Items listed in a dataset:
=== Section Start ===

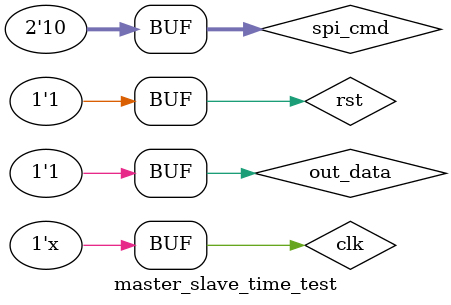
<source format=v>
`timescale 1ns / 1ps


module master_slave_time_test();
reg	rst=1'b1;
reg	[1:0]spi_cmd=2'b11;
reg	clk=1'b1;
reg	out_data=1'b0;
wire	[1:0]recive_data;

top	test1(
	.rst(rst),
    .spi_cmd(spi_cmd),
	.out_data(out_data),
    .clk(clk),  //

	.recive_data(recive_data)
	
);

always#2 clk=!clk;

initial
begin
	
   #2 spi_cmd=2'b01;out_data=2'b1;
   #43 out_data=1'b0;
   #83  out_data=1'b1;
   #123	out_data=1'b0;
   #163  out_data=1'b1;
   #203  out_data=1'b1;
   #223	spi_cmd=2'b10;out_data=1'b0;
   #243	out_data=1'b1;

end

endmodule

</source>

=== Section End ===

= DIRECTIONS FOR THIS TASK =
Output each line above exactly. Skip the images.

= SOLUTION TO THIS EXERCISE =
<source format=v>
`timescale 1ns / 1ps


module master_slave_time_test();
reg	rst=1'b1;
reg	[1:0]spi_cmd=2'b11;
reg	clk=1'b1;
reg	out_data=1'b0;
wire	[1:0]recive_data;

top	test1(
	.rst(rst),
    .spi_cmd(spi_cmd),
	.out_data(out_data),
    .clk(clk),  //

	.recive_data(recive_data)
	
);

always#2 clk=!clk;

initial
begin
	
   #2 spi_cmd=2'b01;out_data=2'b1;
   #43 out_data=1'b0;
   #83  out_data=1'b1;
   #123	out_data=1'b0;
   #163  out_data=1'b1;
   #203  out_data=1'b1;
   #223	spi_cmd=2'b10;out_data=1'b0;
   #243	out_data=1'b1;

end

endmodule

</source>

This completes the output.